Anyway, I thought it would be fun to choose one of these 642 things to write about today since I am snowed in and have already read two books.  The first topic I chose was  “Write a love letter to someone you hate.” Muahahahaha!!!  Intriguing, except there is just one problem—I don’t hate anyone, honestly.  I dislike some people.  I am indifferent with some people.  But I don’t hate anyone.  So instead, I imagined what I would say if I were someone I love and was writing to the person who hurt them. I am usually more angry when someone I love is hurt rather than if it happens to me anyway. 

So here’s what I came up with…..



Dear Incredibly Talented Asshole,

It is amazing how beautifully you have perfected your tendencies to be a selfish, indecent person.  I want to applaud your ability to manipulate so meticulously, the will in which you must have in order to do it, and the speed at which you are able to throw yourself into a complete state of denial about how you make other people feel and how horrible your actions are.  I really must get some tips on how you sleep at night.  Ambien?  Melatonin?  Please share!!!  J  I want to tell you that I am in awe that you can wake up and look at yourself in the mirror knowing what your motives are.  It is truly one of the wonders of the world that no one has run over you with their car on purpose or by accident and because of your existence, I am a firm believer that karma is not a real force in the universe that you so blatantly shit on on the reg.  So thank you for clearing that up for me!!
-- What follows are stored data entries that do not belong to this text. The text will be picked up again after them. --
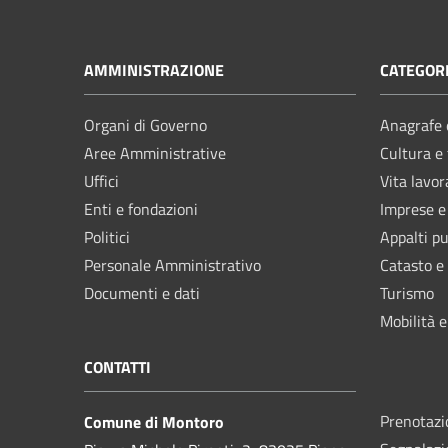
AMMINISTRAZIONE
CATEGORI
Organi di Governo
Anagrafe e
Aree Amministrative
Cultura e
Uffici
Vita lavor
Enti e fondazioni
Imprese 
Politici
Appalti pu
Personale Amministrativo
Catasto e
Documenti e dati
Turismo
Mobilità e
CONTATTI
Prenotaz
Comune di Montoro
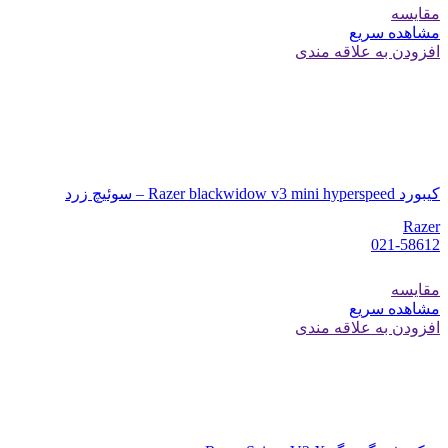
مقایسه
مشاهده سریع
افزودن به علاقه مندی
کیبورد Razer blackwidow v3 mini hyperspeed – سوئیچ زرد
Razer
021-58612
مقایسه
مشاهده سریع
افزودن به علاقه مندی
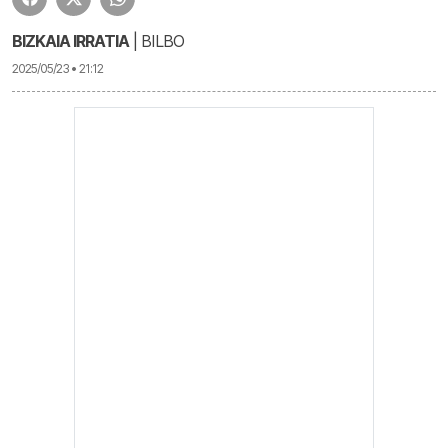
BIZKAIA IRRATIA
| BILBO
2025/05/23 • 21:12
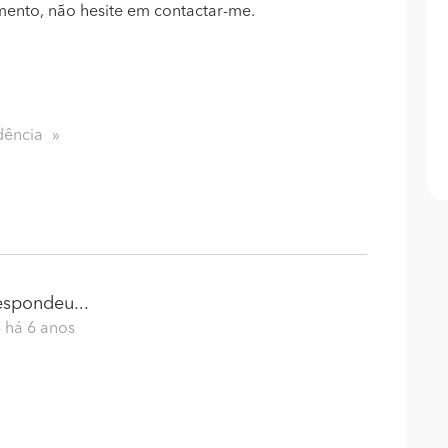
imento, não hesite em contactar-me.
dência
spondeu...
- há 6 anos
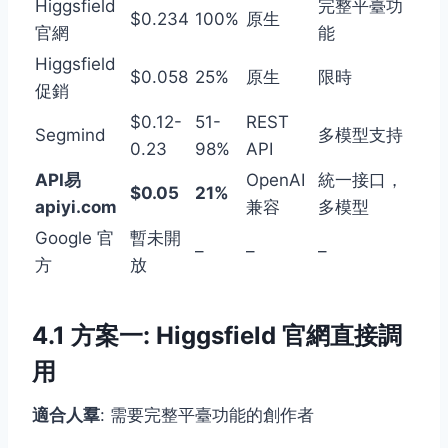
Higgsfield
完整平臺功
$0.234
100%
原生
官網
能
Higgsfield
$0.058
25%
原生
限時
促銷
$0.12-
51-
REST
Segmind
多模型支持
0.23
98%
API
API易
OpenAI
統一接口，
$0.05
21%
apiyi.com
兼容
多模型
Google 官
暫未開
–
–
–
方
放
4.1 方案一: Higgsfield 官網直接調
用
適合人羣
: 需要完整平臺功能的創作者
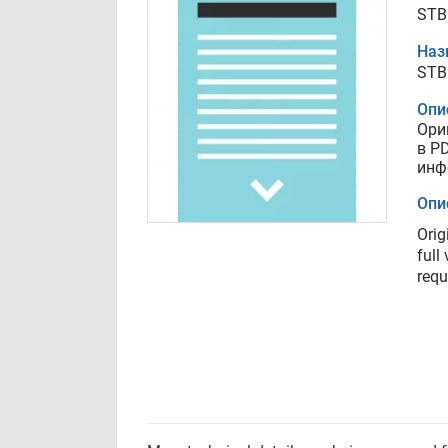
STB
Наз
STB
Опи
Ори
в P
инф
Опи
Orig
full
requ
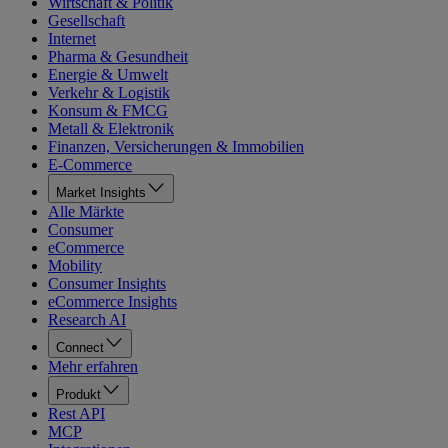
Wirtschaft & Politik
Gesellschaft
Internet
Pharma & Gesundheit
Energie & Umwelt
Verkehr & Logistik
Konsum & FMCG
Metall & Elektronik
Finanzen, Versicherungen & Immobilien
E-Commerce
Market Insights
Alle Märkte
Consumer
eCommerce
Mobility
Consumer Insights
eCommerce Insights
Research AI
Connect
Mehr erfahren
Produkt
Rest API
MCP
Remember that time that you thought you could make yourself feel better by making me feel like nothing?  I want to tell you that I am thankful that you made me a better, stronger person and that in the end, I’ve got nothing but love for the entire crappy experience I had with you.  Thank you for being so despicable toward me that not even the sneaky, lying, trickster we refer to as nostalgia, can distort my memories of you.  Remember all the times that you left me not only high and dry, but also confused and crying and scared?  Remember putting me through the spin cycle?  Thank you for every single time that you hurt me and made me feel weak!  I am stronger today! 

I realize that I am being a tad bit passive aggressive right now because I do have some emotion left.  I have like .000009% craps to give left in my pocket and I do honestly apologize for that .000009%.  But this love letter is the last straw.  As soon as it’s mailed, I will never think of the stupid, illogical points you always seem to make in an argument…with EVERYONE.  I will never think about your annoying hats that I disregarded because I truly loved you and because love is as blind as Helen Keller was.  I won’t even remember the time you crapped your pants at Walmart and had to buy some $5 pants just to get home.  I won’t think about how much I hated when you said you read a book and in reality, you read 20 pages out of 300.  That isn’t reading a book, just so you know. It’s super annoying to me. AND FOR THE RECORD….the phrase is DENIAL IS NOT JUST A RIVER IN EGYPT.  NOT THE NILE!  You sound like an idiot and if you ever want a girlfriend, this should be corrected ASAP.  Finally, I want you to know that although I will never again think of you and feel any kind of emotion simultaneously, I will always have the strength that I gained from the marks you left on me.  And for that, you will always be remembered, Incredibly Talented Asshole. 

With Love,

Me.


P.S.  And stop singing Oasis like Oasis.  Wonderwall doesn’t have to be impersonated.